**WHAT IS BEING ASKED**
Please return each record exactly as it stands.

(Data items)
****
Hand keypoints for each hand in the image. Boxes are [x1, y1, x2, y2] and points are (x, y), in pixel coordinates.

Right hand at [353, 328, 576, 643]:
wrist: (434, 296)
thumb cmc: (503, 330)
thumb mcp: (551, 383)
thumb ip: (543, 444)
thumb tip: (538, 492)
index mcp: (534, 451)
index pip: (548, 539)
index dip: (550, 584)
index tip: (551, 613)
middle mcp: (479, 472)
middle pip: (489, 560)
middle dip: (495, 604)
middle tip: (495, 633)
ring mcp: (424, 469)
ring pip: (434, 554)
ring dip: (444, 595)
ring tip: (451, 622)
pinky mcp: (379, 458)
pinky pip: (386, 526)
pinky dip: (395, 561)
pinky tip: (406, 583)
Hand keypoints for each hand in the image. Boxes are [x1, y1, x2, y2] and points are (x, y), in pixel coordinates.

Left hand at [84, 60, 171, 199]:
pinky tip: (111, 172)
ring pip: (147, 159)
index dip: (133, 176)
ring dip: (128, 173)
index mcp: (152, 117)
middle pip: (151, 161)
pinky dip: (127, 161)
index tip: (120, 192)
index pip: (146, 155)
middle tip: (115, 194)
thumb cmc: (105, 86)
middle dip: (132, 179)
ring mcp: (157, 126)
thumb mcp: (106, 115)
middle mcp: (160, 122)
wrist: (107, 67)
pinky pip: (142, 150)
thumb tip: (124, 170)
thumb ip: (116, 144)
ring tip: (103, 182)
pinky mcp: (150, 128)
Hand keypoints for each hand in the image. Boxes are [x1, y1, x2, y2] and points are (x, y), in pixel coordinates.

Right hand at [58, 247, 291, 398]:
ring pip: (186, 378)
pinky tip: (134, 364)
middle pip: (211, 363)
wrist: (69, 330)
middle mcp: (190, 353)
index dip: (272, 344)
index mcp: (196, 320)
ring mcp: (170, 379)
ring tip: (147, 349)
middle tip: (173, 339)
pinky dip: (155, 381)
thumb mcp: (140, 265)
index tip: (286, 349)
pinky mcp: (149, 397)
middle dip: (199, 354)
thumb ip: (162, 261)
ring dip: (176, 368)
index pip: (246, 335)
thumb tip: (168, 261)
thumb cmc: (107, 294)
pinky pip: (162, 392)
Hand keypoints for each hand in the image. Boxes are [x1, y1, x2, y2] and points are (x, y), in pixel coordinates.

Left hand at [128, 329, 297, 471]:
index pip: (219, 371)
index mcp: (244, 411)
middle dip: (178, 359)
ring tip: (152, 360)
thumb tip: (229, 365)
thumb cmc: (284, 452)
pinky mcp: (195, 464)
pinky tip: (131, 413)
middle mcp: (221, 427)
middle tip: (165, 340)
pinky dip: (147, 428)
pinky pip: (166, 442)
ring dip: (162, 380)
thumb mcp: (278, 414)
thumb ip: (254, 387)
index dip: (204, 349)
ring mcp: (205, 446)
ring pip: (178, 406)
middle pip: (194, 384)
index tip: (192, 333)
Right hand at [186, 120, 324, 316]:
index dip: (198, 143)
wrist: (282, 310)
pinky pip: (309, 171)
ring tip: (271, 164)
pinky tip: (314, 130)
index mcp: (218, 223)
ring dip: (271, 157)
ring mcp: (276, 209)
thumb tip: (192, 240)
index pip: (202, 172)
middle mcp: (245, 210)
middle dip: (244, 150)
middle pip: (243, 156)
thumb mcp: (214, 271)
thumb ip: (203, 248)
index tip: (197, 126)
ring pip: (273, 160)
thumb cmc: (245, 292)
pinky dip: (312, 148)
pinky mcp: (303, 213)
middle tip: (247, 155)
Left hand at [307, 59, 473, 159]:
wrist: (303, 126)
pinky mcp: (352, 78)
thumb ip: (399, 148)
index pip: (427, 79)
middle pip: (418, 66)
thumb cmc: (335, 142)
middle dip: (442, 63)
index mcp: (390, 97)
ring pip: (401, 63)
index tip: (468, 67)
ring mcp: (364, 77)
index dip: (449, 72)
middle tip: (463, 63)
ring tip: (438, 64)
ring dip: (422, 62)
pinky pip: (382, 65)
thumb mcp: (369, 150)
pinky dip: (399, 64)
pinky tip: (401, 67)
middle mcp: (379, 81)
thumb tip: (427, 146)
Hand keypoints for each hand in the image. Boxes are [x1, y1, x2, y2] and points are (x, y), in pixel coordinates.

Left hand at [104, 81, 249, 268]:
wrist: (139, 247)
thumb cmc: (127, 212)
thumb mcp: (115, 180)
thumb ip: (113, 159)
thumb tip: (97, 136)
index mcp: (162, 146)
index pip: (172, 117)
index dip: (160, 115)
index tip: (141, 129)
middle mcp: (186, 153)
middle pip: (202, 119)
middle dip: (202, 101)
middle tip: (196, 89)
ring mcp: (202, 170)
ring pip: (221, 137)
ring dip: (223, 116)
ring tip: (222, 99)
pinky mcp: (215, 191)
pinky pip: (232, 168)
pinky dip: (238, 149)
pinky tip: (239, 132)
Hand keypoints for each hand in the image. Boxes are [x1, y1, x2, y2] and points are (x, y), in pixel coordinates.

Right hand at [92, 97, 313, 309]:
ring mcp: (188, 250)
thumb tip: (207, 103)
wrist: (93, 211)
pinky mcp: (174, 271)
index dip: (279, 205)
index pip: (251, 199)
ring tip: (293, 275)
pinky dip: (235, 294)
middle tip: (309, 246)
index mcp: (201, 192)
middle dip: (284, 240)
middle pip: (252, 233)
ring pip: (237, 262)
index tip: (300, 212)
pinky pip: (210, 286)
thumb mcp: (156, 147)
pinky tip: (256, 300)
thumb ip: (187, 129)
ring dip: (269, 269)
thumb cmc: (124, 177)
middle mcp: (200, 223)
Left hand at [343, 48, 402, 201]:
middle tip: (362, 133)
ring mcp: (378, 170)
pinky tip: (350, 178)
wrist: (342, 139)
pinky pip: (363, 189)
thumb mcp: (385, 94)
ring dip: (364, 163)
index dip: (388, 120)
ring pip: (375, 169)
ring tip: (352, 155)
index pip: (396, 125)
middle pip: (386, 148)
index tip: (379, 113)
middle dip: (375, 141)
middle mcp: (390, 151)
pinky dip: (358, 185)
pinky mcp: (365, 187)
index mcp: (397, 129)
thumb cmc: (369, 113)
****
**COMPLETED TASK**
Hand keypoints for each hand in the image. Boxes are [x1, y1, x2, y2] and points are (x, y), in pixel coordinates.

Right hand at [353, 328, 576, 643]:
wrist: (434, 296)
thumb cmc: (503, 330)
thumb mcp: (551, 383)
thumb ip: (543, 444)
thumb tip: (538, 492)
index mcp: (534, 451)
index pip: (548, 539)
index dip: (550, 584)
index tip: (551, 613)
middle mcp: (479, 472)
middle pip: (489, 560)
middle dip: (495, 604)
middle tip: (495, 633)
ring mcp: (424, 469)
ring pip: (434, 554)
ring dip: (444, 595)
ring tip: (451, 622)
pinky mcp: (379, 458)
pinky pip: (386, 526)
pinky dip: (395, 561)
pinky tip: (406, 583)
Hand keypoints for each hand in the image. Boxes are [x1, y1, x2, y2] and points are (x, y), in pixel coordinates.

Left hand at [84, 60, 171, 199]:
pinky tip: (111, 172)
ring pip: (147, 159)
index dip: (133, 176)
ring dip: (128, 173)
index mcp: (152, 117)
middle pip: (151, 161)
pinky dip: (127, 161)
index tip: (120, 192)
index pip: (146, 155)
middle tip: (115, 194)
thumb cmc: (105, 86)
middle dip: (132, 179)
ring mcp: (157, 126)
thumb mcp: (106, 115)
middle mcp: (160, 122)
wrist: (107, 67)
pinky pip: (142, 150)
thumb tip: (124, 170)
thumb ip: (116, 144)
ring tip: (103, 182)
pinky mcp: (150, 128)
Hand keypoints for each hand in the image. Boxes are [x1, y1, x2, y2] and points are (x, y), in pixel coordinates.

Right hand at [58, 247, 291, 398]:
ring pip: (186, 378)
pinky tip: (134, 364)
middle pip: (211, 363)
wrist: (69, 330)
middle mcp: (190, 353)
index dip: (272, 344)
index mcp: (196, 320)
ring mcp: (170, 379)
ring tip: (147, 349)
middle tip: (173, 339)
pinky dip: (155, 381)
thumb mcp: (140, 265)
index tip: (286, 349)
pinky mcp: (149, 397)
middle dip: (199, 354)
thumb ip: (162, 261)
ring dip: (176, 368)
index pip: (246, 335)
thumb tip: (168, 261)
thumb cmc: (107, 294)
pinky pip: (162, 392)
Hand keypoints for each hand in the image. Boxes are [x1, y1, x2, y2] and points are (x, y), in pixel coordinates.

Left hand at [128, 329, 297, 471]:
index pip: (219, 371)
index mcp: (244, 411)
middle dip: (178, 359)
ring tip: (152, 360)
thumb tip: (229, 365)
thumb cmc: (284, 452)
pinky mcp: (195, 464)
pinky tip: (131, 413)
middle mcp: (221, 427)
middle tip: (165, 340)
pinky dip: (147, 428)
pinky pip: (166, 442)
ring dip: (162, 380)
thumb mcp: (278, 414)
thumb ip: (254, 387)
index dip: (204, 349)
ring mcp: (205, 446)
ring pip: (178, 406)
middle pip: (194, 384)
index tip: (192, 333)
Right hand at [186, 120, 324, 316]:
index dip: (198, 143)
wrist: (282, 310)
pinky pip: (309, 171)
ring tip: (271, 164)
pinky tip: (314, 130)
index mcp: (218, 223)
ring dip: (271, 157)
ring mcp: (276, 209)
thumb tip: (192, 240)
index pip: (202, 172)
middle mcp: (245, 210)
middle dip: (244, 150)
middle pip: (243, 156)
thumb mcp: (214, 271)
thumb ip: (203, 248)
index tip: (197, 126)
ring pip: (273, 160)
thumb cmc: (245, 292)
pinky dip: (312, 148)
pinky mcp: (303, 213)
middle tip: (247, 155)
Left hand at [307, 59, 473, 159]:
wrist: (303, 126)
pinky mcp: (352, 78)
thumb ip: (399, 148)
index pip: (427, 79)
middle pip: (418, 66)
thumb cmc: (335, 142)
middle dip: (442, 63)
index mcp: (390, 97)
ring pip: (401, 63)
index tip: (468, 67)
ring mcp: (364, 77)
index dip: (449, 72)
middle tip: (463, 63)
ring tip: (438, 64)
ring dip: (422, 62)
pinky pip: (382, 65)
thumb mcp: (369, 150)
pinky dip: (399, 64)
pinky tip: (401, 67)
middle mcp: (379, 81)
thumb tip: (427, 146)
Hand keypoints for each hand in the image. Boxes are [x1, y1, x2, y2] and points are (x, y), in pixel coordinates.

Left hand at [104, 81, 249, 268]:
wrist: (139, 247)
thumb cmc: (127, 212)
thumb mcp: (115, 180)
thumb ip: (113, 159)
thumb tip: (97, 136)
index mcp: (162, 146)
index pip: (172, 117)
index dip: (160, 115)
index tip: (141, 129)
middle mcp: (186, 153)
middle pip: (202, 119)
middle dip: (202, 101)
middle tip: (196, 89)
ring mcp: (202, 170)
ring pip: (221, 137)
ring dip: (223, 116)
ring tip: (222, 99)
pinky mcp: (215, 191)
pinky pip: (232, 168)
pinky dip: (238, 149)
pinky tip: (239, 132)
Hand keypoints for each hand in the image. Boxes are [x1, y1, x2, y2] and points are (x, y), in pixel coordinates.

Right hand at [92, 97, 313, 309]:
ring mcp: (188, 250)
thumb tip: (207, 103)
wrist: (93, 211)
pinky mcp: (174, 271)
index dip: (279, 205)
index pip: (251, 199)
ring tip: (293, 275)
pinky dip: (235, 294)
middle tip: (309, 246)
index mcp: (201, 192)
middle dip: (284, 240)
middle pip: (252, 233)
ring pip: (237, 262)
index tip: (300, 212)
pinky pip: (210, 286)
thumb mcp: (156, 147)
pinky tip: (256, 300)
thumb ip: (187, 129)
ring dip: (269, 269)
thumb cmc: (124, 177)
middle mcp: (200, 223)
Left hand at [343, 48, 402, 201]:
middle tip: (362, 133)
ring mcp: (378, 170)
pinky tip: (350, 178)
wrist: (342, 139)
pinky pip: (363, 189)
thumb mcp: (385, 94)
ring dip: (364, 163)
index dip: (388, 120)
ring pip: (375, 169)
ring tip: (352, 155)
index pip: (396, 125)
middle pip: (386, 148)
index tip: (379, 113)
middle dip: (375, 141)
middle mcp: (390, 151)
pinky dip: (358, 185)
pinky mcp: (365, 187)
index mcp: (397, 129)
thumb cmc: (369, 113)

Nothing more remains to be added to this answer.